Person A and Person B are married. 2 DCs one at full time school one half time nursery. Both A and B are at home. A has recently lost their (well paid) job and is trying hard to find a new one. They are however struggling due to age, skills and this is causing them to be depressed.

Person B has been a SAHP for several years but has in the circumstances just gone got a new job. Its only part time but is a professional role. Person B is therefore somewhat stressed and wants to prepare. This job is not paid enough to maintain the family long term. Person B has taken part time as this should be managable once A returns to work.

A and B are arguing over shared childcare and access to shared home office facilities. A is used to their needs taking priority and for B to do the majority of childcare. They are also working hard trying to find a new well paying job.

Should childcare/ access be 50/50 or does one person have the right to more child free computer access?

OP posts:
Fiffyshadesofgreymatter · 21/09/2018 18:37

Are the kids at nursery and school when B is working the part time job? Or is A looking after them for all that time?

FullOfJellyBeans · 21/09/2018 18:38

At the moment A gets priority as A has a job that needs to be prepared for now. However B should be allowed adequate time (at the weekend if needs be) to prepare for interviews.

Holymosquito · 21/09/2018 18:40

yes kids will be at nursery/ school when b is working so A will only have them before drop off and after pick up.

OP posts:
Hassled · 21/09/2018 18:40

But between you, there is half a day every day child free, right? And then presumably the evenings when both children are in bed. How much child-free computer access do you need?

It sounds like you all have a lot of adapting to new circumstances to do and it must be shit, so I'm sorry. It will take A a while to adapt to the fact that he (I'm guessing it's he) isn't the breadwinner anymore and has to pull his weight more than he did. It will take B a while to start to manage the clash between work-load and home-load. I think everyone needs to cut everyone else some slack for now.

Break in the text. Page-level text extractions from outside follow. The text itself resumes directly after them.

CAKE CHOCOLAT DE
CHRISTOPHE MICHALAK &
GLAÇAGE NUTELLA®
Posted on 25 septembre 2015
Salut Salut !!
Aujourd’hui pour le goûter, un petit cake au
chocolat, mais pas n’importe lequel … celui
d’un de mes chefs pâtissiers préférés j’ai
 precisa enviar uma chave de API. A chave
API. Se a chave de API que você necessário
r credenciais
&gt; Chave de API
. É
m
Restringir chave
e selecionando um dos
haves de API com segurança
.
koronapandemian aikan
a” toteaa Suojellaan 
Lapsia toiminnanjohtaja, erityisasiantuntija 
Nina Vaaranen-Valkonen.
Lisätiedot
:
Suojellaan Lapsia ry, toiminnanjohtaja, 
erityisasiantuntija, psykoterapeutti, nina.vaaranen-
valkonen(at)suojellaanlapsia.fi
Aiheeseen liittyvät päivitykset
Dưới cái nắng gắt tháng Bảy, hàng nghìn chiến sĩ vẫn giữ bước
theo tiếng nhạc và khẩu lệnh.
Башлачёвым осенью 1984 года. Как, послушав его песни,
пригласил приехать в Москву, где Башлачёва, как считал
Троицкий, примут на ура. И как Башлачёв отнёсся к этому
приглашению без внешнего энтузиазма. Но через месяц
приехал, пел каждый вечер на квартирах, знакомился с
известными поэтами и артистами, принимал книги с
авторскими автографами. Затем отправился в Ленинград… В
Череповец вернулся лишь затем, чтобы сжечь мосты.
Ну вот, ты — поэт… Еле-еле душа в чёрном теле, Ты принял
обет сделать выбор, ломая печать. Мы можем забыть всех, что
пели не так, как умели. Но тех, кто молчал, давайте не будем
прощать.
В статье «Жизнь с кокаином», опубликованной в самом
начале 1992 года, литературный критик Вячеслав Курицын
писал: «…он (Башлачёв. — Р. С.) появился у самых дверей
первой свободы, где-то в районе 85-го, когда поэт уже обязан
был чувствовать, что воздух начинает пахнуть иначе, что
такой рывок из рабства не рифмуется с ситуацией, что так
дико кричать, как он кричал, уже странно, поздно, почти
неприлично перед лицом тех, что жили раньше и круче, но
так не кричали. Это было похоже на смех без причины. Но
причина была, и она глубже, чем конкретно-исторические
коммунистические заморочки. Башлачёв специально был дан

ItsAllGoingToBeFine · 21/09/2018 18:40

I think A and B need to sit down and have a proper talk about this rather than trying to find out on an internet forum who is "right".

Fiffyshadesofgreymatter · 21/09/2018 18:43

Think you got them the wrong way round jelly.

If B works while the kid is at nursery, then A has the whole house to themselves and can do their job hunt then. When B is off work and the kids are at home, the time should be split 50/50 So B can use the computer in peace while A does house stuff and then they can switch. A gets plenty time alone in the house, plus time while the kids are there with B. B gets time at work plus time while the kids are there with A.

Lougle · 21/09/2018 18:46

So B feels that A should be using child-free/ B's work-time to use the computer and then pick up the childcare/housework once B is home, to free up B some computer time?

And A feels that B should be doing part-time job, pick-ups, child-care, because childcare was status-quo and A needs the computer time to job hunt for very well paying full-time job?

Have I got that?

bridgetreilly · 21/09/2018 18:56

B has priority for the office when they are at home and A has priority for the office when B is at work. Childcare is A's responsibility when B is at work and shared when they are both at home. What this means is neither A nor B get everything they want. That's how life works.